* _Problem description_
Give back the entire listing verbatim.

* _Information provided_
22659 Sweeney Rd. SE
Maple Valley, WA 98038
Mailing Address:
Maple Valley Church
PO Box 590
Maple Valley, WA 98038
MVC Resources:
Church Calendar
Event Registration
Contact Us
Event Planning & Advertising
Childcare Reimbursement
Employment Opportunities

* _Response to the task_
22659 Sweeney Rd. SE
Maple Valley, WA 98038
Mailing Address:
Maple Valley Church
PO Box 590
Maple Valley, WA 98038
MVC Resources:
Church Calendar
Event Registration
Contact Us
Event Planning & Advertising
Childcare Reimbursement
Employment Opportunities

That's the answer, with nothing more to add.